**WHAT THE TASK ASKS**. In full and unchanged, output the entries that follow.

**INFORMATION SUPPLIED**.

Start of Block

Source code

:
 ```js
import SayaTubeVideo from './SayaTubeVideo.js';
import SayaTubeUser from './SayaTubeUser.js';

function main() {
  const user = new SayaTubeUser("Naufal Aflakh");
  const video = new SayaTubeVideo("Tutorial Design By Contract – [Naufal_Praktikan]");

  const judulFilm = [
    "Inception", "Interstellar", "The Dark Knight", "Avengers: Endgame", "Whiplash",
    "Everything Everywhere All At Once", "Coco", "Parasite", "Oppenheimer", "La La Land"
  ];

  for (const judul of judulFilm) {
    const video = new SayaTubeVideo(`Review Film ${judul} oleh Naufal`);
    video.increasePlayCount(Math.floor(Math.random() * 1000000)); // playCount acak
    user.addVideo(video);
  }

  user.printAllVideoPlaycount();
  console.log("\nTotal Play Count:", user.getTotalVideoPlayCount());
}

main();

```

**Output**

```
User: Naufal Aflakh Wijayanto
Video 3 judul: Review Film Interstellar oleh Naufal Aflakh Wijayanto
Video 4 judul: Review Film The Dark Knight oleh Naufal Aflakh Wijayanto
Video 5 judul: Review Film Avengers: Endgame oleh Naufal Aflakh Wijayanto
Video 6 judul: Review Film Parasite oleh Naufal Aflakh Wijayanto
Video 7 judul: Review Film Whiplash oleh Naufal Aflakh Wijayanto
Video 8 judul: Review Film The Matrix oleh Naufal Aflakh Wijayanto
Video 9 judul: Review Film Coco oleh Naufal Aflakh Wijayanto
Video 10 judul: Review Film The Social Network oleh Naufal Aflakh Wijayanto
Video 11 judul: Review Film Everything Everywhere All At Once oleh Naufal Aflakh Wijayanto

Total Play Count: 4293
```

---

End of Block

**EXERCISE SOLUTION**.
Source code

:
 ```js
import SayaTubeVideo from './SayaTubeVideo.js';
import SayaTubeUser from './SayaTubeUser.js';

function main() {
  const user = new SayaTubeUser("Naufal Aflakh");
  const video = new SayaTubeVideo("Tutorial Design By Contract – [Naufal_Praktikan]");

  const judulFilm = [
    "Inception", "Interstellar", "The Dark Knight", "Avengers: Endgame", "Whiplash",
    "Everything Everywhere All At Once", "Coco", "Parasite", "Oppenheimer", "La La Land"
  ];

  for (const judul of judulFilm) {
    const video = new SayaTubeVideo(`Review Film ${judul} oleh Naufal`);
    video.increasePlayCount(Math.floor(Math.random() * 1000000)); // playCount acak
    user.addVideo(video);
  }

  user.printAllVideoPlaycount();
  console.log("\nTotal Play Count:", user.getTotalVideoPlayCount());
}

main();

```

**Output**

```
User: Naufal Aflakh Wijayanto
Video 3 judul: Review Film Interstellar oleh Naufal Aflakh Wijayanto
Video 4 judul: Review Film The Dark Knight oleh Naufal Aflakh Wijayanto
Video 5 judul: Review Film Avengers: Endgame oleh Naufal Aflakh Wijayanto
Video 6 judul: Review Film Parasite oleh Naufal Aflakh Wijayanto
Video 7 judul: Review Film Whiplash oleh Naufal Aflakh Wijayanto
Video 8 judul: Review Film The Matrix oleh Naufal Aflakh Wijayanto
Video 9 judul: Review Film Coco oleh Naufal Aflakh Wijayanto
Video 10 judul: Review Film The Social Network oleh Naufal Aflakh Wijayanto
Video 11 judul: Review Film Everything Everywhere All At Once oleh Naufal Aflakh Wijayanto

Total Play Count: 4293
```

---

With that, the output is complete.